Article originally featured in the Probing Times, the official newsletter of Geoprobe Systems® Spring 2008 Issue

Article featured in the Spring 2008 issue of the Probing Times, the official newsletter of Geoprobe Systems®.
The discovery of dry cleaning solvents in soil and groundwater beneath the laundry room of the Peabody Orlando Hotel in Orlando, FL, led the Florida Department of Environmental Protection to request a site assessment to identify the extent of soil and groundwater impacts from perchloroethylene (PCE) and any of its degradation products. The hotel owners contacted environmental consultant, Ensafe from Memphis, TN, to help them respond.
Ensafe turned to Columbia Technologies in Baltimore, MD, to develop, process, and present the bulk of the site assessment data using the MIP system. Columbia’s task was to delineate the presence or absence of VOCs in soil and groundwater at the site, and collect representative samples of the subsurface…all in a single visit.
The exact scope of the project was dynamic based on interpretation of real-time data.

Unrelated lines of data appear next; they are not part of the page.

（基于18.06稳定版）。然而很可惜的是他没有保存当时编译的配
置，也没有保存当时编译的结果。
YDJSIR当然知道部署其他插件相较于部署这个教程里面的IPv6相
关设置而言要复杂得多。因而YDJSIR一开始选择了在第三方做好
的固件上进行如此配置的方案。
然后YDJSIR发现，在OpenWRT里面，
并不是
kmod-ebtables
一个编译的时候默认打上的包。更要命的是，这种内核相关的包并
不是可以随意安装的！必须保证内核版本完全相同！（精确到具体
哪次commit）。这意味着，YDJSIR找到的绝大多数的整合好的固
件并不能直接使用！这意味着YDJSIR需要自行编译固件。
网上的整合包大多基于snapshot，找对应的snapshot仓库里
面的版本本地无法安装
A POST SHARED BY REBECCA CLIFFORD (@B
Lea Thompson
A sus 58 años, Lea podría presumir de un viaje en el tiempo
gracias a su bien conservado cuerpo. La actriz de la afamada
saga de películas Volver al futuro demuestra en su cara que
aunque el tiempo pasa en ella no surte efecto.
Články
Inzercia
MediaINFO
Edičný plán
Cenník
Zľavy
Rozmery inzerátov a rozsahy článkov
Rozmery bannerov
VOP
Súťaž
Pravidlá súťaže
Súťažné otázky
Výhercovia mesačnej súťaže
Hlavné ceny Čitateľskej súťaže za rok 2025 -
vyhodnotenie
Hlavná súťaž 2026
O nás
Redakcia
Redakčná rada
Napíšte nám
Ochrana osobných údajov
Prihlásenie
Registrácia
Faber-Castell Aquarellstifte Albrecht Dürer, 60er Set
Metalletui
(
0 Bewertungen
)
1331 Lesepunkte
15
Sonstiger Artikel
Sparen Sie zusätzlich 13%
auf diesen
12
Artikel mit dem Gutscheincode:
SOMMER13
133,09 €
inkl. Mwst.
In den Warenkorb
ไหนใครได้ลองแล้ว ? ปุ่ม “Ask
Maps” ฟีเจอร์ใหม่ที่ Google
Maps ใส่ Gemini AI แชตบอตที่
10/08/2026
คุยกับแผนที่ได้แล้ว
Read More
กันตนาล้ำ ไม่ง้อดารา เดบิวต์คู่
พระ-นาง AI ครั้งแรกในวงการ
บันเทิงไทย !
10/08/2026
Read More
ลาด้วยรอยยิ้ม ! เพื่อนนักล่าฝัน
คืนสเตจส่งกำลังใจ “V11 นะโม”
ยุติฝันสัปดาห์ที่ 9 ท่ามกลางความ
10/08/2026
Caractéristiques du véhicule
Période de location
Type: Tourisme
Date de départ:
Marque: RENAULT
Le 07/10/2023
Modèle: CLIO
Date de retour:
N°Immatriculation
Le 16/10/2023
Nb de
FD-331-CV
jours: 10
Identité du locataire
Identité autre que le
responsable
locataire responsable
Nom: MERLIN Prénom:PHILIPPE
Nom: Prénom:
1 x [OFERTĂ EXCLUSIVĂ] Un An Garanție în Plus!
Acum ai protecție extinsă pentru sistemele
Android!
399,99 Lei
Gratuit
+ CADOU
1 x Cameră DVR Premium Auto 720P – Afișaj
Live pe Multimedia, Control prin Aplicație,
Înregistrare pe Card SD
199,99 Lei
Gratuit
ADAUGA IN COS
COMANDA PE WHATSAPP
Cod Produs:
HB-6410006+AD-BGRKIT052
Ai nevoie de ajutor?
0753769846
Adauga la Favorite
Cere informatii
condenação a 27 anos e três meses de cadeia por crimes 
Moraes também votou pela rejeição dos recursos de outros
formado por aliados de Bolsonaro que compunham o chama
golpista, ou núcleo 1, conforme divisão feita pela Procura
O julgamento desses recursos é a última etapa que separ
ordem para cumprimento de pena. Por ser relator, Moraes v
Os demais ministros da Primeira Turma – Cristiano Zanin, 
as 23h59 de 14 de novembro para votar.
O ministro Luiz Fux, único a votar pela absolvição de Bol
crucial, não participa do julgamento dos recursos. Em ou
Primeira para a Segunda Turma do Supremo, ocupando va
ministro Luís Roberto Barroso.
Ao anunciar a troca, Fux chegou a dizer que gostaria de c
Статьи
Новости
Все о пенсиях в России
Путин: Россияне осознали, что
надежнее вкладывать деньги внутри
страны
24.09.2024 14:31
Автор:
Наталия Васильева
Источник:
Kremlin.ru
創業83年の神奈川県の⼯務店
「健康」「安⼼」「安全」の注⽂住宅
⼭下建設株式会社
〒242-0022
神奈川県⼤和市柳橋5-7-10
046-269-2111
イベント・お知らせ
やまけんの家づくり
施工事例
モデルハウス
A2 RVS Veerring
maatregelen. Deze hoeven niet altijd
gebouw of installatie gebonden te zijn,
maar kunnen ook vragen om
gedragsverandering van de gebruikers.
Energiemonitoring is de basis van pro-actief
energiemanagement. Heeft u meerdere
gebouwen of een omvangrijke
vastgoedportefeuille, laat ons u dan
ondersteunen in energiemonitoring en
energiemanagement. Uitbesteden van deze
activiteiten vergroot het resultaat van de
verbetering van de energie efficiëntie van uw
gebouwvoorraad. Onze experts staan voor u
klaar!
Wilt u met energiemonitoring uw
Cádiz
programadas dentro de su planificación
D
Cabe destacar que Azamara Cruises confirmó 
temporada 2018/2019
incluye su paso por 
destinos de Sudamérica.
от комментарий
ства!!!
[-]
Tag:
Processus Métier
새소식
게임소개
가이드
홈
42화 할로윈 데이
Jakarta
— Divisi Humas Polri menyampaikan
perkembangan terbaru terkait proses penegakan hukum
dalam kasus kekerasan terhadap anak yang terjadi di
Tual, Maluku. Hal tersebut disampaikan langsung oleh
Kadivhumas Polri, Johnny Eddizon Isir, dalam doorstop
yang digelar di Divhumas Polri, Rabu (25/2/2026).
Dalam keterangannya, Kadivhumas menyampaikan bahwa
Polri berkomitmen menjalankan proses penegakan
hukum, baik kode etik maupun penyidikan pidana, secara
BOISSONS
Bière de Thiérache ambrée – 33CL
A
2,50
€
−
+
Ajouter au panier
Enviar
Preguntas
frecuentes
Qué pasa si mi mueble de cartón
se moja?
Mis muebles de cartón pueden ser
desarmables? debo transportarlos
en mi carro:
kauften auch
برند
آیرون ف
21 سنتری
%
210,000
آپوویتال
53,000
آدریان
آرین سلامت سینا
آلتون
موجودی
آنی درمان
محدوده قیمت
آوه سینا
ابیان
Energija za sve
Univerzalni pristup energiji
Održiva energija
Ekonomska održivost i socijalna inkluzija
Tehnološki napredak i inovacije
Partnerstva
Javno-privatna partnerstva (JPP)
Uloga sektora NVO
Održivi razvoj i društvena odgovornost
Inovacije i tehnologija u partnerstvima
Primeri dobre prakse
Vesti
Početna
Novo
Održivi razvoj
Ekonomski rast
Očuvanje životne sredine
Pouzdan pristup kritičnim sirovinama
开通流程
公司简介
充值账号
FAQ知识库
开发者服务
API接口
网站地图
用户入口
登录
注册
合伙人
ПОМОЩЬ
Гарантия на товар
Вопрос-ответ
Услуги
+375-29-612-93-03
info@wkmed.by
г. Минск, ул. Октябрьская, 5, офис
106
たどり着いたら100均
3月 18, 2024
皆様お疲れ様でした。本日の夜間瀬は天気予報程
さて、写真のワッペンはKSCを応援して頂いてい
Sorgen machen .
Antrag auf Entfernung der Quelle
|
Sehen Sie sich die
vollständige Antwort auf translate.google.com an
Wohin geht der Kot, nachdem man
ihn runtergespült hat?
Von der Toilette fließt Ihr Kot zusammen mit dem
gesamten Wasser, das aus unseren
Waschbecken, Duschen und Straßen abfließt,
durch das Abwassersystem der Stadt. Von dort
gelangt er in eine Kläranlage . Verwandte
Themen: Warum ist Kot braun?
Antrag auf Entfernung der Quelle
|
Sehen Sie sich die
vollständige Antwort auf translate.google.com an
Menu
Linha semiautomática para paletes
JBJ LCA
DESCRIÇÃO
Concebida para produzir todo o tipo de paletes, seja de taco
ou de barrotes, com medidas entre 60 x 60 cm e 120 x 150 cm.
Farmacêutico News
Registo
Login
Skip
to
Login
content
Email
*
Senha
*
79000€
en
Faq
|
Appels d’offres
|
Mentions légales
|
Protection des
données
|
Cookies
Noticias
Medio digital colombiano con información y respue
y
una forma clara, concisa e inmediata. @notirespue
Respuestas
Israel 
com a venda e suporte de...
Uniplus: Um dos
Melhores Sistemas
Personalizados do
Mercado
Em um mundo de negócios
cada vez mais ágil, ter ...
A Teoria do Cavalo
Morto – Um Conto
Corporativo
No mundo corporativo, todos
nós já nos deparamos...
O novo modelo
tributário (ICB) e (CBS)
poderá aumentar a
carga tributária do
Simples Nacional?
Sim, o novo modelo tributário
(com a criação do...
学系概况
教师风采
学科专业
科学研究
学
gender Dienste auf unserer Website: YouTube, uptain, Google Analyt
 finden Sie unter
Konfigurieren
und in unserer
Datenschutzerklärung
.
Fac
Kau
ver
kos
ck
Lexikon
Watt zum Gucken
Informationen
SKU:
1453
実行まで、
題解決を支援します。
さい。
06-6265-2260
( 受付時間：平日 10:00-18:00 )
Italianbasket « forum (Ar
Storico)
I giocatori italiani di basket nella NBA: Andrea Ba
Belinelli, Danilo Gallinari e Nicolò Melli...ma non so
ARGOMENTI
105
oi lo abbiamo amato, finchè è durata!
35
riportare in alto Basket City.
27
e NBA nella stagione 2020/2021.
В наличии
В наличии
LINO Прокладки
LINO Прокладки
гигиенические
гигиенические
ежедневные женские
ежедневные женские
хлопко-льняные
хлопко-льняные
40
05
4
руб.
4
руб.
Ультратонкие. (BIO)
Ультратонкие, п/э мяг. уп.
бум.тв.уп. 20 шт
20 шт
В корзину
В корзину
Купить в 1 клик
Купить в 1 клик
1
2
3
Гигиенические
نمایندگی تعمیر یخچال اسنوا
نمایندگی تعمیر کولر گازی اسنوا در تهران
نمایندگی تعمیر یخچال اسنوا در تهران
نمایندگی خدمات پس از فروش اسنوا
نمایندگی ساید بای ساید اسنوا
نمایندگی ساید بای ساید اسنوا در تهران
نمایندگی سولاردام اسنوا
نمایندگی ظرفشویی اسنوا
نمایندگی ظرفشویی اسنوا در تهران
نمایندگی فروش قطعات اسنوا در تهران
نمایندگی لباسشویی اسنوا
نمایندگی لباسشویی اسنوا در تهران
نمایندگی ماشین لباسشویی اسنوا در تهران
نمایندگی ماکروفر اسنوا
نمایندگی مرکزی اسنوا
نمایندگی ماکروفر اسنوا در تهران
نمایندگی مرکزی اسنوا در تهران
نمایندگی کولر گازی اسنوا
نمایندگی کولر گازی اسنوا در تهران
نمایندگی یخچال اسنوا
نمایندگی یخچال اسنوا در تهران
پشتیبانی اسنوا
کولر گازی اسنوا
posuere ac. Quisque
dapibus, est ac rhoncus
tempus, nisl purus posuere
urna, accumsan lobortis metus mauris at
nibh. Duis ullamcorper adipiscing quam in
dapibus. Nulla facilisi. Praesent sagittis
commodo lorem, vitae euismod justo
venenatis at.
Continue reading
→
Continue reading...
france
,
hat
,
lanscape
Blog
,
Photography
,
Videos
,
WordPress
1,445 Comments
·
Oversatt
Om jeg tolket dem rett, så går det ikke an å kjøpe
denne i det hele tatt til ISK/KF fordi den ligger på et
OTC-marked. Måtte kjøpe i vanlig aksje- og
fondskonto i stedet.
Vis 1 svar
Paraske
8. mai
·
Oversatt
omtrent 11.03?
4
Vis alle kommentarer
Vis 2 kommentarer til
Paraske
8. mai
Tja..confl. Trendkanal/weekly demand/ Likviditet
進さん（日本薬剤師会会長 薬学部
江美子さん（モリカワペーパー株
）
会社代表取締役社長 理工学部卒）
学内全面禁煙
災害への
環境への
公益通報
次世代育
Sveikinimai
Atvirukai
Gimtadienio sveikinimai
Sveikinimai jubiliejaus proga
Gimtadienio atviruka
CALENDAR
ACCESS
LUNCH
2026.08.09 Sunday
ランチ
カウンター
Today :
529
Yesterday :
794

The field team, working both inside and outside the hotel, included Doug McInnes, Columbia’s MIP Manager, and Robert Stewart, Columbia’s Geoprobe® Operator, who team with Ben Brantley, Ensafe’s Project Manager. They customized a site-specific work plan for the project suing Geoprbe direct push technology and the MIP system. By using the MIP and SmartData Solutions®, a rapid 3-D visualization and information delivery system, the field team was able to optimize specific results from the site in real time. The results were posted on a secure website daily, incorporating all relevant data into high definition 3-D images of the subsurface. This enable the Project Manager, who was onsite, and other members of the Ensafe team, located elsewhere, to decide with confidence where to next obtain MIP logs and where to install monitoring wells.
Columbia Technologies is recognized as an MIP Service Specialist, and has completed MIP training at the Geoprobe® corporate facilities and adheres to MIP Standard Operating Procedures.